(PROBLEM):
What needs transcribing is the line with "focal_mm: 4.25" and every line after it to the end of the records, exactly and alone, with no pictures.

Dataset items:
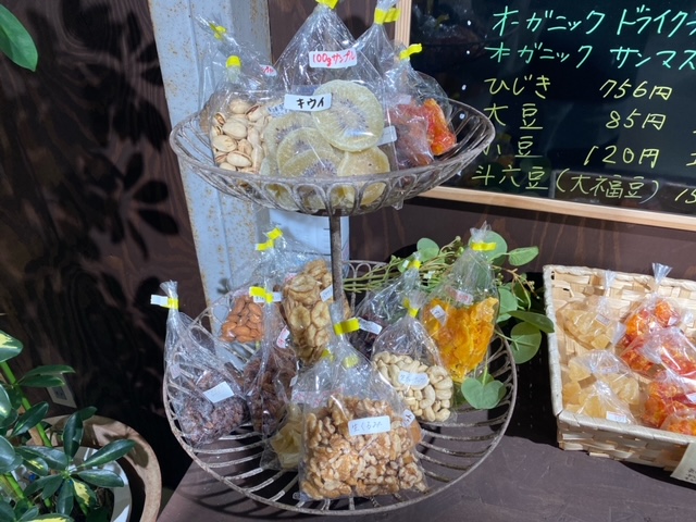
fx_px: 523
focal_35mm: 26
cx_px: 348
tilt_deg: -35.1
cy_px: 261
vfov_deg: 53.1
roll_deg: -0.7
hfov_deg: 67.3
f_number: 1.8
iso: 100
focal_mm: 4.25
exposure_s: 1/120
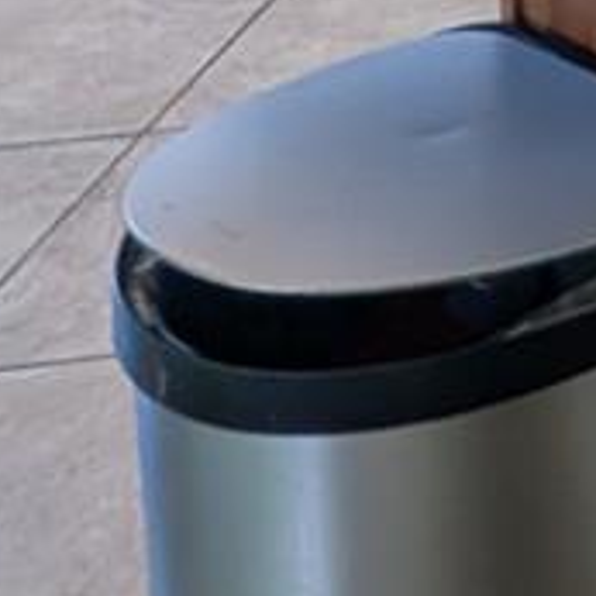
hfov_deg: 11.7
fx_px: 1792
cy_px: -808
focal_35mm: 92
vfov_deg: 13.8
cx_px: 1724
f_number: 1.7
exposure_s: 1/60
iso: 97
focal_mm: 2.02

(SOLVED EXERCISE):
focal_mm: 4.25
exposure_s: 1/120
hfov_deg: 11.7
fx_px: 1792
cy_px: -808
focal_35mm: 92
vfov_deg: 13.8
cx_px: 1724
f_number: 1.7
exposure_s: 1/60
iso: 97
focal_mm: 2.02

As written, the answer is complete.